### AIM OF THE TASK
Pull out every line of the material that contains the string "principles", copying each one in full. Treat case as significant.

----

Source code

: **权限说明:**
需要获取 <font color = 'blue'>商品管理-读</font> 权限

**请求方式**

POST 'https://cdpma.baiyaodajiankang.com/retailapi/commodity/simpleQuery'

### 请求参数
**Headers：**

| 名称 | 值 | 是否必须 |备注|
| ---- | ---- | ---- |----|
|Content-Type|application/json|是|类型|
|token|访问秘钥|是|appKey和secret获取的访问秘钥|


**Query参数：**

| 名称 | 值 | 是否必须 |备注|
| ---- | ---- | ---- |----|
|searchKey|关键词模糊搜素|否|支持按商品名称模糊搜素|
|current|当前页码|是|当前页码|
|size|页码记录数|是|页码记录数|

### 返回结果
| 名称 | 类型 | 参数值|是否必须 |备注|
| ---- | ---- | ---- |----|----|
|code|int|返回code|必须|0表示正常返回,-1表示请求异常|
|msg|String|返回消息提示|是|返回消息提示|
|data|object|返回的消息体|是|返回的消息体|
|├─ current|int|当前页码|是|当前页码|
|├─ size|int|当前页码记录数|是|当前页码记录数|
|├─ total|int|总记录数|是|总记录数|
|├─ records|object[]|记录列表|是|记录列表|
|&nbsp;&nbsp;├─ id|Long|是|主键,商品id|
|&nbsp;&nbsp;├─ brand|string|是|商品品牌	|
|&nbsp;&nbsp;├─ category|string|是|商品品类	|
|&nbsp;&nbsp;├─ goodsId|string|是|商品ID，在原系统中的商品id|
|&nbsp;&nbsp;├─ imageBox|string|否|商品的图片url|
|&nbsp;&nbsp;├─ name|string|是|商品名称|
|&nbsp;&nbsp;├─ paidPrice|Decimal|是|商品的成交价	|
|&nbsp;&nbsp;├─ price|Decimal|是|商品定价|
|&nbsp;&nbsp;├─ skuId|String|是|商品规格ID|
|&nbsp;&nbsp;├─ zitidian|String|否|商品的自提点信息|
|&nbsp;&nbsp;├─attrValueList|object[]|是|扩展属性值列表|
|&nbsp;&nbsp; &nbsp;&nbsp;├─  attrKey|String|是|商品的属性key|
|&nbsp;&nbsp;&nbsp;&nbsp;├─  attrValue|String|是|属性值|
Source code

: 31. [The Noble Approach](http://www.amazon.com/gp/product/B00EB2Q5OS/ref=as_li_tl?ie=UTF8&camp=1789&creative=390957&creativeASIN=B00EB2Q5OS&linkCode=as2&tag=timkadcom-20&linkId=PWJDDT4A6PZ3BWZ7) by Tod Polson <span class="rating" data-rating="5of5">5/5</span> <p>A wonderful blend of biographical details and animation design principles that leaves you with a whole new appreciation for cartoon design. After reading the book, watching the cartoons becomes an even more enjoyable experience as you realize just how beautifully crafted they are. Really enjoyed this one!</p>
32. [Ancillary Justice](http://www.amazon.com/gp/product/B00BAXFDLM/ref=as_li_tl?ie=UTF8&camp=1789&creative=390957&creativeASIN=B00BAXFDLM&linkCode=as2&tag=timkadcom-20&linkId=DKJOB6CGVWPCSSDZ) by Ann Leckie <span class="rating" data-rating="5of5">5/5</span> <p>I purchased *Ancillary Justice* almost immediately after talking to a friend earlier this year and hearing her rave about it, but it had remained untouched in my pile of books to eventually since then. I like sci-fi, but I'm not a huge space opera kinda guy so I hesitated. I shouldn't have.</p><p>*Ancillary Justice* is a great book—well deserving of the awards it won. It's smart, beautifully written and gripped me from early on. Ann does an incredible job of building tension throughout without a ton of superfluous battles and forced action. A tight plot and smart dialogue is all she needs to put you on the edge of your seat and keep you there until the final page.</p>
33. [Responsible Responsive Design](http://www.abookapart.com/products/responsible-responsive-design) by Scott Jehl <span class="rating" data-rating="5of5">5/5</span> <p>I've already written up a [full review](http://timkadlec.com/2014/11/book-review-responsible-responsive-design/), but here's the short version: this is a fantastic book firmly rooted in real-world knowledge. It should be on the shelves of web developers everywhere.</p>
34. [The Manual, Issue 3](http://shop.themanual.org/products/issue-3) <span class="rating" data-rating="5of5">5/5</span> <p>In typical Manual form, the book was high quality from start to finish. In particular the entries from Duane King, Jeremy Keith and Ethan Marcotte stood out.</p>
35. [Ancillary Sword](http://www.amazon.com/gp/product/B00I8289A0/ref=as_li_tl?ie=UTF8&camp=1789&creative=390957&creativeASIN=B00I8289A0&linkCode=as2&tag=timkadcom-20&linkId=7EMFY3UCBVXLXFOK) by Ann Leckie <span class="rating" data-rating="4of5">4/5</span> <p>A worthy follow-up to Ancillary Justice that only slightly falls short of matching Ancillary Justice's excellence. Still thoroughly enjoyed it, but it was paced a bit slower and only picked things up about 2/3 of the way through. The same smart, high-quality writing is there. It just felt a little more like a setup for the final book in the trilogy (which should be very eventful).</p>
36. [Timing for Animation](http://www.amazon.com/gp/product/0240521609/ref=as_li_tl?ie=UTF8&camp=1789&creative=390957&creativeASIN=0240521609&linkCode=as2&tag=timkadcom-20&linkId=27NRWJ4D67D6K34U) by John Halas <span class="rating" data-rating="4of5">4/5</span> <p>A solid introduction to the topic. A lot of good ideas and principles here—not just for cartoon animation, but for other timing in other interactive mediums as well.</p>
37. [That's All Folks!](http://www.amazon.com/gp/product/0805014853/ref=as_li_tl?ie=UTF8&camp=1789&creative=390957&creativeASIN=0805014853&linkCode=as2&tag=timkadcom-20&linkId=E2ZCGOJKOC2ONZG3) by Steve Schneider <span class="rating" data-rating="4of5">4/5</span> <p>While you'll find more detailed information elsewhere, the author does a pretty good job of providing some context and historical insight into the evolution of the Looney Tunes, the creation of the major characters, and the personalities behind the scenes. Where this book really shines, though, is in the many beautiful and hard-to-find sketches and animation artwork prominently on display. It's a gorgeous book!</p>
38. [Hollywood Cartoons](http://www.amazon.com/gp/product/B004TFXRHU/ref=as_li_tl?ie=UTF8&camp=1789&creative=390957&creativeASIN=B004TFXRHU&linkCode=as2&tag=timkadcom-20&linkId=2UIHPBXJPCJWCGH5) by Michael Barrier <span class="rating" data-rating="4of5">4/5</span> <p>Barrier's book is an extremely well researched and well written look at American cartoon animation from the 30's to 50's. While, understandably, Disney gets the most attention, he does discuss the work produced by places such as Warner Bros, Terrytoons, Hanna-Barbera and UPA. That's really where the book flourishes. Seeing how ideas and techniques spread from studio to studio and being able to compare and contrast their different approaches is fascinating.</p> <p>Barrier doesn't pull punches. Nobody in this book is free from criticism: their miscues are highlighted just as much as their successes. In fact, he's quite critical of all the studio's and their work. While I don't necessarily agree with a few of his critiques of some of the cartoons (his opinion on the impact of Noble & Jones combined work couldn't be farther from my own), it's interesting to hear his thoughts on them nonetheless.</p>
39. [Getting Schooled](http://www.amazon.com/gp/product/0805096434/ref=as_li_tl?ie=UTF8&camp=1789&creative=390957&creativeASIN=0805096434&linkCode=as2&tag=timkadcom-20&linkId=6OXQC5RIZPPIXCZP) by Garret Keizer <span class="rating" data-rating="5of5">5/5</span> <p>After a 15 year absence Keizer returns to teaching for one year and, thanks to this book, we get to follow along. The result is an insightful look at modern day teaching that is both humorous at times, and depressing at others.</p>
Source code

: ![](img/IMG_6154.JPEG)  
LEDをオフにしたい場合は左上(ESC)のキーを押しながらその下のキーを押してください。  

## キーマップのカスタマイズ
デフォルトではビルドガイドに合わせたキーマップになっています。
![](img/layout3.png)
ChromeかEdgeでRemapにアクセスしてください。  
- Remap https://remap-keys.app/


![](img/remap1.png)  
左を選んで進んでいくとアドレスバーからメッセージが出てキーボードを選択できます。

----

### SOLUTION FOR THIS TASK
: 31. [The Noble Approach](http://www.amazon.com/gp/product/B00EB2Q5OS/ref=as_li_tl?ie=UTF8&camp=1789&creative=390957&creativeASIN=B00EB2Q5OS&linkCode=as2&tag=timkadcom-20&linkId=PWJDDT4A6PZ3BWZ7) by Tod Polson <span class="rating" data-rating="5of5">5/5</span> <p>A wonderful blend of biographical details and animation design principles that leaves you with a whole new appreciation for cartoon design. After reading the book, watching the cartoons becomes an even more enjoyable experience as you realize just how beautifully crafted they are. Really enjoyed this one!</p>
36. [Timing for Animation](http://www.amazon.com/gp/product/0240521609/ref=as_li_tl?ie=UTF8&camp=1789&creative=390957&creativeASIN=0240521609&linkCode=as2&tag=timkadcom-20&linkId=27NRWJ4D67D6K34U) by John Halas <span class="rating" data-rating="4of5">4/5</span> <p>A solid introduction to the topic. A lot of good ideas and principles here—not just for cartoon animation, but for other timing in other interactive mediums as well.</p>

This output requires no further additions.